AGRARIAN reform advocates under Task Force Mapalad (TFM) on Sunday challenged presumptive President Rodrigo R. Duterte to implement “an honest-to-goodness” Agrarian Reform Program starting with what the group describes as “untouchable” landlords in the
province of Negros.
“President Rody’s propeasant pronouncement has breathed a new life and guiding light into our unending and oftentime dark quest for social justice. The 28-year-old Comprehensive Agrarian Reform Program [CARP], started by President Cory [Aquino], was killed by her son P-Noy by allowing hacienderos to still reign and enjoy the fruits of our labor,” said 64-year-old Negros farmer Jose Rodito
Angeles, TFM president.
TFM welcomes Duterte’s pro-farmer stance and is holding on to Duterte’s campaign promise to study the problem besetting the CARP.

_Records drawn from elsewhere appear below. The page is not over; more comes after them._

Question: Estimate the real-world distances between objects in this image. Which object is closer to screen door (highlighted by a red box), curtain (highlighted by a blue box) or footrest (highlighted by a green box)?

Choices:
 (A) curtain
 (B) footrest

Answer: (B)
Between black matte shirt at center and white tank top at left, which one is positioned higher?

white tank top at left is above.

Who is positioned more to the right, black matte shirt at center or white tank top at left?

The group was referring to Duterte’s pronouncement during a TV interview in Davao City after the May 9 election when Duterte said most of the landholdings distributed to tillers just went back to the control of landlords due to the ineffective implementation of CARP.
The presumptive President said, while he would need to “study the matter very carefully,” he would be open to an “extended land reform,” provided he would be “satisfied why it has gone that way.”
He said what the farmers could be sure of under his administration would be the availability of “money for financing” support services and farm productivity.
TFM farmers also welcomed Duterte’s pronouncement that he would “follow the pattern of
socialism” and that “he is angry at oligarchs” for getting “the fat of the land” and why “the government allowed” such greed.
“Those strong pronouncements coming from a nonelite President bring a ray of hope among us peasants. The politically and economically powerful hacienderos are among the country’s oligarchs. And if President Rody would follow the socialist path of development, that would mean more equitable distribution of income, wealth and resources by breaking up land monopolies and ending the reign of hacienderos, who counter reforms so they can continue enjoying wealth from our backs,” Angeles said.
TFM said no less than data from the Department of Agrarian Reform (DAR) showed the failure of the outgoing administration in implementing CARP.
The DAR data, he said, reveal there are still 700,000 hectares of agricultural landholdings nationwide that have not yet been distributed to agrarian-reform beneficiaries.
Last year the DAR, under the Aquino administration, failed to meet its target of redistributing 198,000 hectares of farms to CARP beneficiaries, with a land acquisition and distribution accomplishment of only 35,477 hectares,
or just 18 percent of the target.
TFM said CARP’s underperformance was due to the Aquino administration’s lack of political will to complete the program and the landowner-dominated Congress’s insertion of loopholes in the CARP laws that watered down the program.
While PNoy promised to extend the acquisition and distribution of landholdings under CARP, this was not carried out after House members from the Visayan bloc, who either belong to landlord clans or are allies of the landed elite, blocked the passage last year of House Bill 4296.
Angeles said, of the 700,000-hectare CARP balance, close to 20 percent, or about 135,000 hectares, are found in Negros Occidental, a major agrarian-reform bottleneck, known as the province with the most number of recalcitrant landlords.
DAR data also showed of the total 700,000-hectare CARP balance, about 12,000 landholdings nationwide with a total area of close to 127,000 hectares have not yet been issued CARP notice of coverage (NOC) or do not have valid NOCs.
Not having NOCs means the government under Aquino has not yet done any of the 27 CARP steps to have these landholdings acquired and distributed through the program.
Most of these landholdings, or about 52 percent without NOC or valid NOC, are found in the Visayas. There are still 6,367 landholdings covering 65,665 hectares in the region still “untouched,” because these don’t have NOC or valid NOC, according to data from the DAR.